A proposta de lei apresentada pelo ministro das Finanças abre a porta à exoneração discricionária da administração do Banco de Portugal por recomendação da Assembleia da República ou por cisão ou fusão do Banco de Portugal. Neste último caso, bastava uma decisão do Governo de tirar uma qualquer função ao banco central ou de lhe juntar outra para fazer cair o governador.

Parece claro que a proposta, pelo menos no que ao governador diz respeito, vai contra o que está consagrado no estatuto do Sistema Europeu de Bancos Centrais no qual se consagra que o “governador só pode ser demitido das suas funções se deixar de preencher os requisitos necessários ao exercício das mesmas ou se tiver cometido falta grave”.

Há ainda um segundo aspecto que constitui uma ameaça à independência do banco central português por dar ao Governo, indirectamente, poderes de inspecção e auditoria. Isso passa-se, nomeadamente, quando se pretende dar à Inspecção Geral de Finanças, tutelada pelo Ministério das Finanças, o poder de fiscalizar o Banco de Portugal. Neste momento, o Banco de Portugal é supervisionado pelo Tribunal de Contas e por um auditor externo aprovado pelo Conselho da União Europeia mediante recomendação do BCE. É preciso envolver também o governo?

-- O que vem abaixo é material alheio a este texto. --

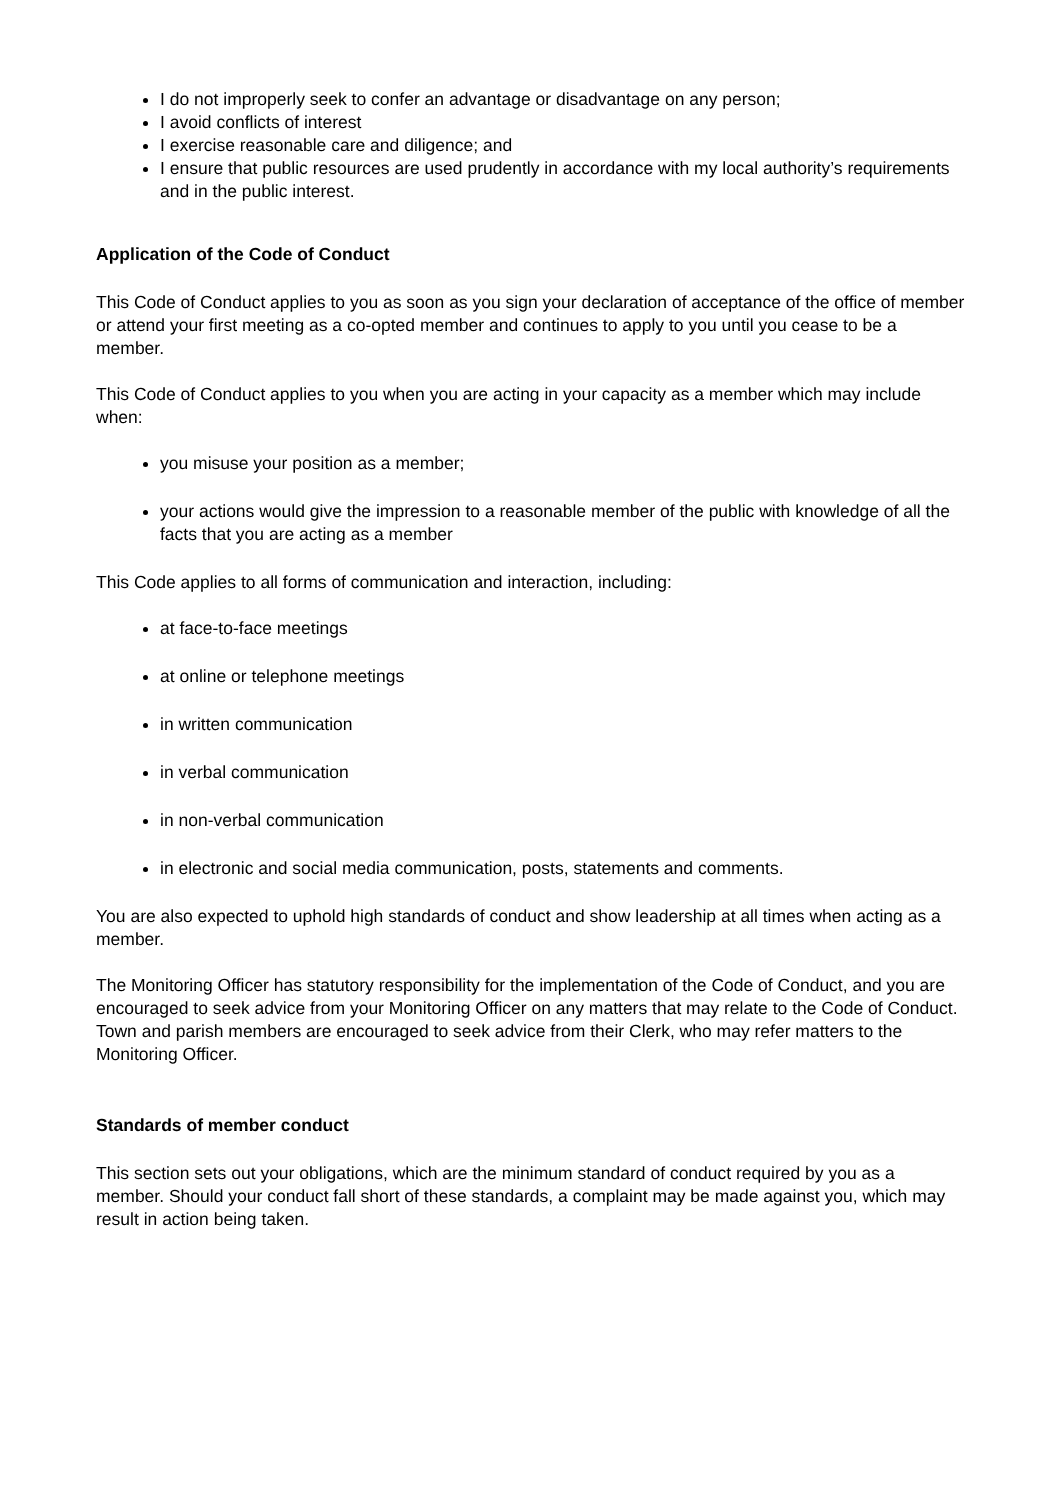I do not improperly seek to confer an advantage or disadvantage on any person;
I avoid conflicts of interest
I exercise reasonable care and diligence; and
I ensure that public resources are used prudently in accordance with my local authority’s requirements and in the public interest.
Application of the Code of Conduct
This Code of Conduct applies to you as soon as you sign your declaration of acceptance of the office of member or attend your first meeting as a co-opted member and continues to apply to you until you cease to be a member.
This Code of Conduct applies to you when you are acting in your capacity as a member which may include when:
you misuse your position as a member;
your actions would give the impression to a reasonable member of the public with knowledge of all the facts that you are acting as a member
This Code applies to all forms of communication and interaction, including:
at face-to-face meetings
at online or telephone meetings
in written communication
in verbal communication
in non-verbal communication
in electronic and social media communication, posts, statements and comments.
You are also expected to uphold high standards of conduct and show leadership at all times when acting as a member.
The Monitoring Officer has statutory responsibility for the implementation of the Code of Conduct, and you are encouraged to seek advice from your Monitoring Officer on any matters that may relate to the Code of Conduct. Town and parish members are encouraged to seek advice from their Clerk, who may refer matters to the Monitoring Officer.
Standards of member conduct
This section sets out your obligations, which are the minimum standard of conduct required by you as a member. Should your conduct fall short of these standards, a complaint may be made against you, which may result in action being taken.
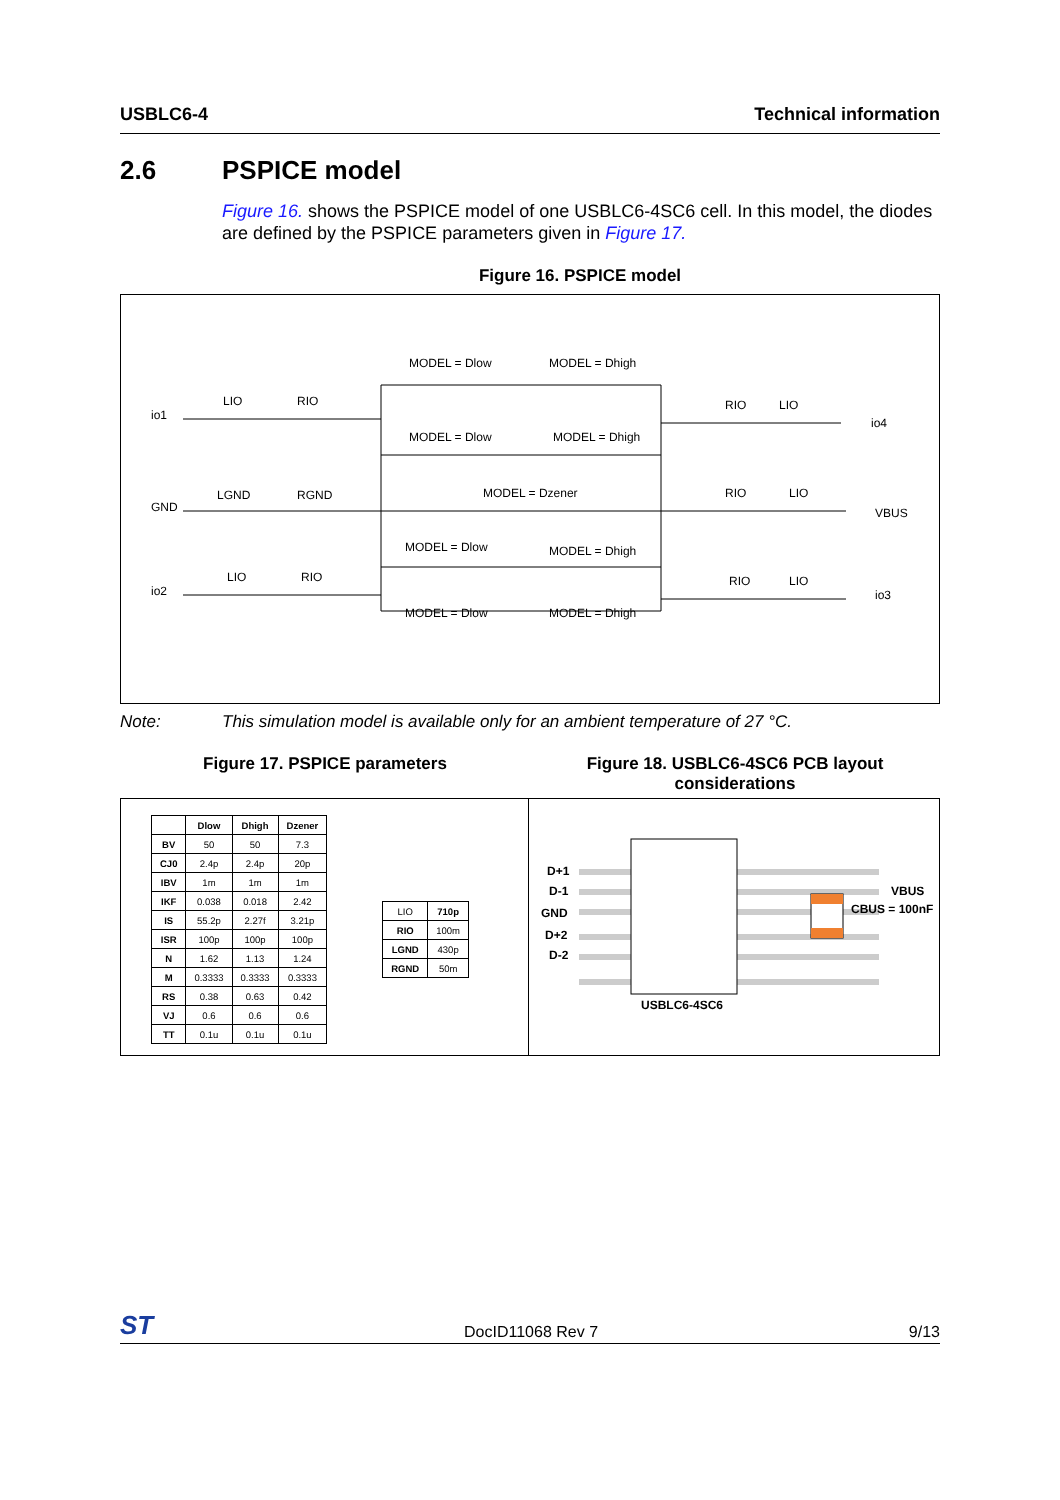USBLC6-4 Technical information
2.6 PSPICE model
Figure 16. shows the PSPICE model of one USBLC6-4SC6 cell. In this model, the diodes are defined by the PSPICE parameters given in Figure 17.
Figure 16. PSPICE model
io1
LIO
RIO
GND
LGND
RGND
io2
LIO
RIO
MODEL = Dlow
MODEL = Dhigh
MODEL = Dlow
MODEL = Dhigh
MODEL = Dzener
MODEL = Dlow
MODEL = Dhigh
MODEL = Dlow
MODEL = Dhigh
RIO
LIO
io4
RIO
LIO
VBUS
RIO
LIO
io3
Note: This simulation model is available only for an ambient temperature of 27 °C.
Figure 17. PSPICE parameters Figure 18. USBLC6-4SC6 PCB layout considerations
| | Dlow | Dhigh | Dzener |
| --- | --- | --- | --- |
| BV | 50 | 50 | 7.3 |
| CJ0 | 2.4p | 2.4p | 20p |
| IBV | 1m | 1m | 1m |
| IKF | 0.038 | 0.018 | 2.42 |
| IS | 55.2p | 2.27f | 3.21p |
| ISR | 100p | 100p | 100p |
| N | 1.62 | 1.13 | 1.24 |
| M | 0.3333 | 0.3333 | 0.3333 |
| RS | 0.38 | 0.63 | 0.42 |
| VJ | 0.6 | 0.6 | 0.6 |
| TT | 0.1u | 0.1u | 0.1u |
| LIO | 710p |
| RIO | 100m |
| LGND | 430p |
| RGND | 50m |
D+1
D-1
GND
D+2
D-2
VBUS
CBUS = 100nF
USBLC6-4SC6
ST DocID11068 Rev 7 9/13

Este Governo tem mostrado, por diversas vezes, que não simpatiza com o modelo de entidades independentes que suportam as suas decisões em critérios técnicos. Tudo, naquela que parece ser a perspectiva deste Governo, deve poder ser decidido de forma discricionária em Conselho de Ministros ou pelos seus ministros. Esse não é o modelo que aceitámos implicitamente quando aderimos à União Europeia e muito menos em matéria monetária quando entrámos no euro. Embora dando aos governos maior margem, a união bancária tem seguido os mesmos princípios de independência das autoridades de supervisão. Assim se deve entender a opção dos líderes europeus de colocar o Mecanismo Único de Supervisão e o Mecanismo Único de Resolução ligados ao BCE.

O modelo de independência técnica absoluta não é positivo – somos uma democracia e não uma tecnocracia. Mas o modelo de governamentalização absoluta é igualmente bastante negativo para a democracia e o desenvolvimento económico – como aliás um país como Portugal aprendeu com a sua história, nomeadamente na ditadura.

As mudanças que se fizerem na supervisão têm de ser pautadas pelo que se aprendeu na crise – e essa reflexão continua a ser feita com mais emoção do que razão. E em nenhum momento a mudança da arquitectura da supervisão pode ser feita porque se gosta mais ou menos de um governador do Banco de Portugal. E algumas destas mudanças, agora propostas, parecem ser demasiado marcadas pela irritação que o actual governador do Banco de Portugal provoca em alguns grupos com poder hoje em Portugal. É um erro que em nada contribui para um sistema financeiro mais sólido e seguro.

Nota: O sexto prágrafo foi corrigido às 20h00 de 11 de Março de 2019 passando a ler-se “um membro cooptado pelo Conselho Nacional de Supervisores Financeiros” em vez de “…e, de novo, um membro nomeado pelo Governo”.